All available events provide expected JSON payload schema definitions in Avro format. Input and output schema define the data schema for a record’s value. This schema describes the fields allowed in the value, along with their data types and example input and output payload. You can find all available events for your IdentityNow account in the Administrator UI or via REST API calls.
Subscribing to an Event
Once your custom integration is ready to receive and process events from SailPoint, you can create a subscription for an event. Once a subscription is created, your custom application will start receiving event invocations. All subscriptions can be configured using a SailPoint REST API. Many subscriptions can also be configured in your IdentityNow Administrator UI.
HTTP vs AWS EventBridge Subscription Type
SailPoint can send events to two types of receivers: HTTP (webhooks), or to AWS EventBridge for processes integrated there.
HTTP event triggers
The HTTP event trigger makes outbound calls to the URL specified in your event subscription. The outbound call is an HTTP POST with a predefined event payload and extra metadata as JSON objects. Before using HTTP subscription, you will have to implement a custom integration web service with an HTTP endpoint accessible via the Internet. It is your responsibility to implement and host your custom integration web service and handle HTTP events. When a REQUEST_RESPONSE trigger invocation request is received by the custom application, it must respond to the request with the output payload as specified in the trigger’s output schema.
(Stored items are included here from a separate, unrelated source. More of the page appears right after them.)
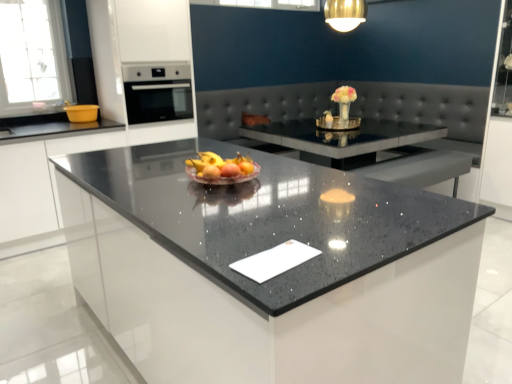
I want to click on translucent glass bowl at center, so click(221, 169).

What do you see at coordinates (40, 179) in the screenshot?
I see `white glossy cabinet at left, the 1th cabinetry viewed from the left` at bounding box center [40, 179].

The width and height of the screenshot is (512, 384). In order to click on glossy white oven at upper left, which is the 2th cabinetry from left to right in this screenshot , I will do `click(134, 44)`.

At what (x,y) coordinates should I click in order to perform the action: click on translucent glass bowl at center. Please return your answer as a coordinate pair (x, y). The image size is (512, 384). Looking at the image, I should click on (221, 169).

Is black granite countertop at center at the back of white glossy cabinet at left, the 1th cabinetry viewed from the left?

No.

Considering the positions of points (16, 174) and (351, 190), is point (16, 174) farther from camera compared to point (351, 190)?

Yes, point (16, 174) is behind point (351, 190).

Where is `countertop below the white glossy cabinet at left, the 1th cabinetry viewed from the left (from the image's perspective)`? countertop below the white glossy cabinet at left, the 1th cabinetry viewed from the left (from the image's perspective) is located at coordinates (267, 216).

How different are the orientations of white glossy cabinet at left, the 1th cabinetry viewed from the left, and black granite countertop at center in degrees?

The facing directions of white glossy cabinet at left, the 1th cabinetry viewed from the left, and black granite countertop at center are 90.6 degrees apart.

From the image's perspective, is satin black oven at upper left below black granite countertop at center?

Actually, satin black oven at upper left appears above black granite countertop at center in the image.

Is satin black oven at upper left not near black granite countertop at center?

Yes, satin black oven at upper left and black granite countertop at center are located far from each other.

Which is more to the right, satin black oven at upper left or black granite countertop at center?

Positioned to the right is black granite countertop at center.

Is satin black oven at upper left in front of or behind black granite countertop at center in the image?

satin black oven at upper left is behind black granite countertop at center.

Is the surface of satin black oven at upper left in direct contact with yellow plastic bowl at left?

No, satin black oven at upper left is not in contact with yellow plastic bowl at left.

Which is behind, point (138, 95) or point (67, 110)?

Positioned behind is point (67, 110).

From a real-world perspective, is satin black oven at upper left physically located above or below yellow plastic bowl at left?

In terms of real-world spatial position, satin black oven at upper left is above yellow plastic bowl at left.

Measure the distance from satin black oven at upper left to yellow plastic bowl at left.

They are 20.75 inches apart.

Is black granite countertop at center situated inside gold metallic light fixture at upper center or outside?

black granite countertop at center exists outside the volume of gold metallic light fixture at upper center.

Is point (387, 198) closer or farther from the camera than point (337, 20)?

Clearly, point (387, 198) is closer to the camera than point (337, 20).

Is black granite countertop at center behind gold metallic light fixture at upper center?

That is False.

Who is bigger, black granite countertop at center or gold metallic light fixture at upper center?

black granite countertop at center is bigger.

Which is farther, (x=34, y=188) or (x=82, y=120)?

The point (x=82, y=120) is farther.

Is white glossy cabinet at left, the 1th cabinetry viewed from the left, looking in the opposite direction of yellow plastic bowl at left?

No.

Is white glossy cabinet at left, marked as the 2th cabinetry in a right-to-left arrangement, situated inside yellow plastic bowl at left or outside?

white glossy cabinet at left, marked as the 2th cabinetry in a right-to-left arrangement, lies outside yellow plastic bowl at left.

Locate an element on the screen. Image resolution: width=512 pixels, height=384 pixels. cabinetry below the yellow plastic bowl at left (from a real-world perspective) is located at coordinates (40, 179).

Can you confirm if gold metallic light fixture at upper center is wider than black granite countertop at center?

Incorrect, the width of gold metallic light fixture at upper center does not surpass that of black granite countertop at center.

Who is shorter, gold metallic light fixture at upper center or black granite countertop at center?

With less height is gold metallic light fixture at upper center.

From the image's perspective, between gold metallic light fixture at upper center and black granite countertop at center, which one is located above?

gold metallic light fixture at upper center is shown above in the image.

Locate an element on the screen. This screenshot has width=512, height=384. countertop that is on the left side of gold metallic light fixture at upper center is located at coordinates (267, 216).

Is yellow plastic bowl at left a part of gold metallic light fixture at upper center?

No, yellow plastic bowl at left is located outside of gold metallic light fixture at upper center.

Which of these two, gold metallic light fixture at upper center or yellow plastic bowl at left, is smaller?

Smaller between the two is yellow plastic bowl at left.

Which object is more forward, gold metallic light fixture at upper center or yellow plastic bowl at left?

gold metallic light fixture at upper center is closer to the camera.

Which cabinetry is the 2nd one when counting from the left side of the black granite countertop at center? Please provide its 2D coordinates.

[(40, 179)]

The width and height of the screenshot is (512, 384). Find the location of `countertop in front of the satin black oven at upper left`. countertop in front of the satin black oven at upper left is located at coordinates (267, 216).

Considering their positions, is yellow plastic bowl at left positioned further to white glossy cabinet at left, marked as the 2th cabinetry in a right-to-left arrangement, than glossy white oven at upper left, which ranks as the 1th cabinetry in right-to-left order?

Based on the image, glossy white oven at upper left, which ranks as the 1th cabinetry in right-to-left order, appears to be further to white glossy cabinet at left, marked as the 2th cabinetry in a right-to-left arrangement.

Estimate the real-world distances between objects in this image. Which object is closer to gold metallic light fixture at upper center, satin black oven at upper left or translucent glass bowl at center?

satin black oven at upper left is closer to gold metallic light fixture at upper center.

Consider the image. Which object lies further to the anchor point black granite countertop at center, gold metallic light fixture at upper center or satin black oven at upper left?

The object further to black granite countertop at center is gold metallic light fixture at upper center.

Estimate the real-world distances between objects in this image. Which object is closer to yellow plastic bowl at left, glossy white oven at upper left, which is the 2th cabinetry from left to right, or white glossy cabinet at left, marked as the 2th cabinetry in a right-to-left arrangement?

The object closer to yellow plastic bowl at left is white glossy cabinet at left, marked as the 2th cabinetry in a right-to-left arrangement.

Based on their spatial positions, is glossy white oven at upper left, which is the 2th cabinetry from left to right, or white glossy cabinet at left, the 1th cabinetry viewed from the left, further from satin black oven at upper left?

white glossy cabinet at left, the 1th cabinetry viewed from the left, lies further to satin black oven at upper left than the other object.

Looking at the image, which one is located further to white glossy cabinet at left, marked as the 2th cabinetry in a right-to-left arrangement, translucent glass bowl at center or glossy white oven at upper left, which ranks as the 1th cabinetry in right-to-left order?

translucent glass bowl at center.

Considering their positions, is yellow plastic bowl at left positioned further to satin black oven at upper left than translucent glass bowl at center?

translucent glass bowl at center is further to satin black oven at upper left.

Based on their spatial positions, is glossy white oven at upper left, which is the 2th cabinetry from left to right, or black granite countertop at center closer to translucent glass bowl at center?

black granite countertop at center is closer to translucent glass bowl at center.

This screenshot has width=512, height=384. I want to click on fruit dish positioned between black granite countertop at center and glossy white oven at upper left, which is the 2th cabinetry from left to right, from near to far, so click(221, 169).

Where is `cabinetry between black granite countertop at center and glossy white oven at upper left, which ranks as the 1th cabinetry in right-to-left order, from front to back`? cabinetry between black granite countertop at center and glossy white oven at upper left, which ranks as the 1th cabinetry in right-to-left order, from front to back is located at coordinates (40, 179).

The image size is (512, 384). I want to click on home appliance between translucent glass bowl at center and gold metallic light fixture at upper center along the z-axis, so click(x=157, y=91).

Locate an element on the screen. This screenshot has width=512, height=384. home appliance between black granite countertop at center and yellow plastic bowl at left along the z-axis is located at coordinates (157, 91).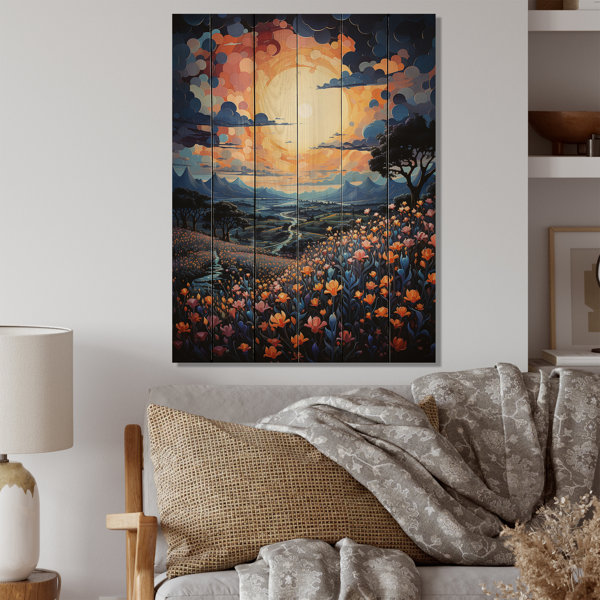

For HTTP, we support the following expected responses:
Synchronous – The custom application responds within 10 seconds to the trigger invocation with the output payload.
Asynchronous – The custom application only needs to acknowledge (2xx Success) that it has received the trigger invocation request and complete the invocation at a later time.
Dynamic – The custom application determines arbitrarily whether to respond to the trigger invocation synchronously or asynchronously.
AWS EventBridge event triggers
If you host your custom integrations in AWS, you can take advantage of using Amazon EventBridge for integration with IdentityNow. Amazon EventBridge is an event bus service which consumes event data streaming from SailPoint. Events received in Amazon EventBridge can be redirected to AWS services such as AWS Lambda, Amazon SNS, Amazon SQS, and Amazon Kinesis streams. Based on the nature of EventBridge for REQUEST_RESPONSE trigger invocation you can implement only ASYNC response for event triggers.
How to respond to a Trigger Invocation
For a REQUEST_RESPONSE trigger type, your custom integrations will need to provide appropriate response HTTP status code and payload. For REQUEST_RESPONSE, SYNC invocation your integrations need to respond with appropriate JSON payload defined in the output schema for the trigger. REQUEST_RESPONSE (ASYNC, DYNAMIC) trigger metadata will include a callback URL and unique secret. Custom integrations will need to perform a final HTTP POST to SailPoint at the provided callback URL, appropriate output JSON, and provided secret.
Conclusion
With initial set of emitted events and more to come in the near future, you can start integrating your custom workflows and applications, powered by identity.